▶ [Exercise aim]
Nothing but the lines from the start of the entries through the line containing "(3,3'-diaminobenzidine) immunohistochemical staining" should appear in the answer, each given exactly.

=== Data in this exercise ===

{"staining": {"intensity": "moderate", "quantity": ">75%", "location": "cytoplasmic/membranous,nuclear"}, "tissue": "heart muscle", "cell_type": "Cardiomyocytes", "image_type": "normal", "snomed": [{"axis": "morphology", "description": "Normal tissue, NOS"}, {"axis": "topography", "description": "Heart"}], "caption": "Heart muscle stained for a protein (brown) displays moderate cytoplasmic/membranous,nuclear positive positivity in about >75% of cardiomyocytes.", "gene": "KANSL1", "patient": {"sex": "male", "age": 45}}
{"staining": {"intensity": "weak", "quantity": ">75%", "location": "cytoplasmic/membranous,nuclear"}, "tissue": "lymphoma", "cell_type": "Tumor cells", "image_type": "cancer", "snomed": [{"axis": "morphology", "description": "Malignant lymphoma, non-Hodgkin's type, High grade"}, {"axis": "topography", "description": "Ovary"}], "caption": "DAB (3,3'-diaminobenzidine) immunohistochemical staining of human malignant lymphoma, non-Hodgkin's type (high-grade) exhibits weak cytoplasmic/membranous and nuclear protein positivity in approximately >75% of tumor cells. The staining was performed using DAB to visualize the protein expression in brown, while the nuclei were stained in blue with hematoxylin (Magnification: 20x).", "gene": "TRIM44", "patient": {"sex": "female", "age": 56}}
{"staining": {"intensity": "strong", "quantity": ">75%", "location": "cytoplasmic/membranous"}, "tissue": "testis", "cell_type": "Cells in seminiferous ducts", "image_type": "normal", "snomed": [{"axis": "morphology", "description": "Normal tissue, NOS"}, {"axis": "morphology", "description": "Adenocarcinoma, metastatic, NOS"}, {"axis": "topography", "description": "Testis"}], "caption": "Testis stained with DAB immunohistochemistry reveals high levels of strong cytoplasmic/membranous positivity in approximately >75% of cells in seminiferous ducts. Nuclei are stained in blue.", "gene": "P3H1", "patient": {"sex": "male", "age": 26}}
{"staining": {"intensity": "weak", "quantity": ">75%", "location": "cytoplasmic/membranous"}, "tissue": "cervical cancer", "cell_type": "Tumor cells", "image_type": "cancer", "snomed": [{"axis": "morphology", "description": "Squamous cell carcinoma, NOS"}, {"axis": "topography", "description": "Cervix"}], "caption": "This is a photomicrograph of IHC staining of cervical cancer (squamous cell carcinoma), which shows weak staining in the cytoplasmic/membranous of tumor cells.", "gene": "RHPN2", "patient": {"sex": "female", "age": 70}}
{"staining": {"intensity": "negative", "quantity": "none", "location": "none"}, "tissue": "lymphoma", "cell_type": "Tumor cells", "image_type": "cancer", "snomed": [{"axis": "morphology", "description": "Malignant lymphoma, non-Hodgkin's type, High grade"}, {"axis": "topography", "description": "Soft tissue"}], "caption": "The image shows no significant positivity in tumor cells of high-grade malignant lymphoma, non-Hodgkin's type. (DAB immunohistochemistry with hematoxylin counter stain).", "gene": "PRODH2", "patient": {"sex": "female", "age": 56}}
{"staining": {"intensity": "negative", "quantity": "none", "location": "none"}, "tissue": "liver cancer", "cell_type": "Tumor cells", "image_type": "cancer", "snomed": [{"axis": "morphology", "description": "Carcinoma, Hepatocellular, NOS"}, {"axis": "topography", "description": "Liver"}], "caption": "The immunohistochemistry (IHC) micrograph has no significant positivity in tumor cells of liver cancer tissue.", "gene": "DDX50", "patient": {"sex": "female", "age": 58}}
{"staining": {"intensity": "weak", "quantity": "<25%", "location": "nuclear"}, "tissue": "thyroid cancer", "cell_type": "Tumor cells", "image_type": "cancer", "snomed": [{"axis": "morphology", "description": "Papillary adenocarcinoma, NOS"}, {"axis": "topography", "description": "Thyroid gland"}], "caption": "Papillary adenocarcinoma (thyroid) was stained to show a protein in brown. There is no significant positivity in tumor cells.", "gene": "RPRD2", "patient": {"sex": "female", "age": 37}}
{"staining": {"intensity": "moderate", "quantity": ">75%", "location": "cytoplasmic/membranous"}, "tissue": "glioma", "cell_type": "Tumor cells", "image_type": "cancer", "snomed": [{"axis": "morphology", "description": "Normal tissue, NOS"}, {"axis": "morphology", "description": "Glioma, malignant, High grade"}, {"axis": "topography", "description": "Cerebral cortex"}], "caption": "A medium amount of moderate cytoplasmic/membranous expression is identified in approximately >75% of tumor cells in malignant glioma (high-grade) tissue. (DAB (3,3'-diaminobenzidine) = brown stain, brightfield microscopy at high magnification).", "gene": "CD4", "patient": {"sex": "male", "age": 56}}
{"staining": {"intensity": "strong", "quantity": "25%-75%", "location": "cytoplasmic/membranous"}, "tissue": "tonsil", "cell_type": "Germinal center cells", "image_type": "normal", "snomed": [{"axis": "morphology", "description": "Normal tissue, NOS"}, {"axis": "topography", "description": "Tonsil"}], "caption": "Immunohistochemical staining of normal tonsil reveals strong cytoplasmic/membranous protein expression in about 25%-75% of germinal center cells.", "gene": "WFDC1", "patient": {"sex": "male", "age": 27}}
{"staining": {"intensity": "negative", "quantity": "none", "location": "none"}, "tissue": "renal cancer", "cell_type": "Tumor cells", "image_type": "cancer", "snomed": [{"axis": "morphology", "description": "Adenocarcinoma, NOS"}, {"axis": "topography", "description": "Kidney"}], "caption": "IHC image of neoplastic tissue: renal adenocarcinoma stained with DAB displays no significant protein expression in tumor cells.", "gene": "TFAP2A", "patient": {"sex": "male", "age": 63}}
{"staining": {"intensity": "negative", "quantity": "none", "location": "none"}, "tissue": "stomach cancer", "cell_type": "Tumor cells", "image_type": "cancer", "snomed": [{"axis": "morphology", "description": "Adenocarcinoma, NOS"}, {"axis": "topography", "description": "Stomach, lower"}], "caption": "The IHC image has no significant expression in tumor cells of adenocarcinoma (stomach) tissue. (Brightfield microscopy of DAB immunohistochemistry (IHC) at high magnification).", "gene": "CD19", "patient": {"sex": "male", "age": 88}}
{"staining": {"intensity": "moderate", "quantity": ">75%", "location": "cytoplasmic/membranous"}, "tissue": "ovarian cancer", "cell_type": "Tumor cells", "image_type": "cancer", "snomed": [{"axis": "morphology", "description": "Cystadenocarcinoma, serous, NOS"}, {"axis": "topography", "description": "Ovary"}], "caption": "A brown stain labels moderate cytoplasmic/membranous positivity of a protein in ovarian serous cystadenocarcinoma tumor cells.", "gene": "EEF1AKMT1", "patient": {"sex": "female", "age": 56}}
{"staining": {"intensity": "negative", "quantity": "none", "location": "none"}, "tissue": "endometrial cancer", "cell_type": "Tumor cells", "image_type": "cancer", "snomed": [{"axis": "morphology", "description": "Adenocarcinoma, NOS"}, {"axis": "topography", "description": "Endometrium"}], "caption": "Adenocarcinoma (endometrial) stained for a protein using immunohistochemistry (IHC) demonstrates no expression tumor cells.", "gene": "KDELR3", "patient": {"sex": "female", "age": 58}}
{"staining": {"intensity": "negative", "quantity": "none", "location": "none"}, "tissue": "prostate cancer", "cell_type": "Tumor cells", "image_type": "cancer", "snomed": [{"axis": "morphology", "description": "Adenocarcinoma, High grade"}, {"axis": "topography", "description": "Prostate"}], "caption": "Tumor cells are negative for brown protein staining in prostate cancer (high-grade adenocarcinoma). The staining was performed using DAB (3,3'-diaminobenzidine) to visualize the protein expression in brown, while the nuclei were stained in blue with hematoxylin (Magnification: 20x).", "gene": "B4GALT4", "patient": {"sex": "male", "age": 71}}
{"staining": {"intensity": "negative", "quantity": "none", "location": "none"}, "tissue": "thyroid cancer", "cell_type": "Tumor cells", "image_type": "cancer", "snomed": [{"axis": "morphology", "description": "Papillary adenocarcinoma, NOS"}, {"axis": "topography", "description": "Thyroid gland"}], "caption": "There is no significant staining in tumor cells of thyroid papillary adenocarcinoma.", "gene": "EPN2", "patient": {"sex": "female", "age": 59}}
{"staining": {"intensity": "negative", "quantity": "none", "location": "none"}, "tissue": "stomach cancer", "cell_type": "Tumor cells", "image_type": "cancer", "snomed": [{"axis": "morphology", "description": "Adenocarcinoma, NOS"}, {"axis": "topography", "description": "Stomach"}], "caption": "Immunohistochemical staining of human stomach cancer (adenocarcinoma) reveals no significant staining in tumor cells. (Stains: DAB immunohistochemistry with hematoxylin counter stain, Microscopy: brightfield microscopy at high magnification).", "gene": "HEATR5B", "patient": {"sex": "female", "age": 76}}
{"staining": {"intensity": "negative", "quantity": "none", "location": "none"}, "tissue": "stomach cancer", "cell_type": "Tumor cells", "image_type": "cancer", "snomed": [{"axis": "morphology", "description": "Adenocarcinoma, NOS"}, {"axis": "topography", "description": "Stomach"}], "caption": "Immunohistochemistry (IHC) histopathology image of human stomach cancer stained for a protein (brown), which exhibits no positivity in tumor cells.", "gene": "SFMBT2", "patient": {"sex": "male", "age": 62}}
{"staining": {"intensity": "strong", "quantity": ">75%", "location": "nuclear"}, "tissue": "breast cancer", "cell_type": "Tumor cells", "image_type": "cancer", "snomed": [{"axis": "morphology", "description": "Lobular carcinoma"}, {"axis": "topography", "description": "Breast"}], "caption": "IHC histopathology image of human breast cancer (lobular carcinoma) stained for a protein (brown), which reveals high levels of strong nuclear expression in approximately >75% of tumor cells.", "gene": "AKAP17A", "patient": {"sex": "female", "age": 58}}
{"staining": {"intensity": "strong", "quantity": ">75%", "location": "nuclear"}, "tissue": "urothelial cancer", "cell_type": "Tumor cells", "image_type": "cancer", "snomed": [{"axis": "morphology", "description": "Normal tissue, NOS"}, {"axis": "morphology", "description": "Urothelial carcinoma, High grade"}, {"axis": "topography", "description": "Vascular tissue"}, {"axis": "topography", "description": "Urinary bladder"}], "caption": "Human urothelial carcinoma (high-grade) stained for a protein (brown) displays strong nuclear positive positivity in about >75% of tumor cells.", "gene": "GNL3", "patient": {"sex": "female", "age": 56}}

===

▶ [Answer section]
{"staining": {"intensity": "moderate", "quantity": ">75%", "location": "cytoplasmic/membranous,nuclear"}, "tissue": "heart muscle", "cell_type": "Cardiomyocytes", "image_type": "normal", "snomed": [{"axis": "morphology", "description": "Normal tissue, NOS"}, {"axis": "topography", "description": "Heart"}], "caption": "Heart muscle stained for a protein (brown) displays moderate cytoplasmic/membranous,nuclear positive positivity in about >75% of cardiomyocytes.", "gene": "KANSL1", "patient": {"sex": "male", "age": 45}}
{"staining": {"intensity": "weak", "quantity": ">75%", "location": "cytoplasmic/membranous,nuclear"}, "tissue": "lymphoma", "cell_type": "Tumor cells", "image_type": "cancer", "snomed": [{"axis": "morphology", "description": "Malignant lymphoma, non-Hodgkin's type, High grade"}, {"axis": "topography", "description": "Ovary"}], "caption": "DAB (3,3'-diaminobenzidine) immunohistochemical staining of human malignant lymphoma, non-Hodgkin's type (high-grade) exhibits weak cytoplasmic/membranous and nuclear protein positivity in approximately >75% of tumor cells. The staining was performed using DAB to visualize the protein expression in brown, while the nuclei were stained in blue with hematoxylin (Magnification: 20x).", "gene": "TRIM44", "patient": {"sex": "female", "age": 56}}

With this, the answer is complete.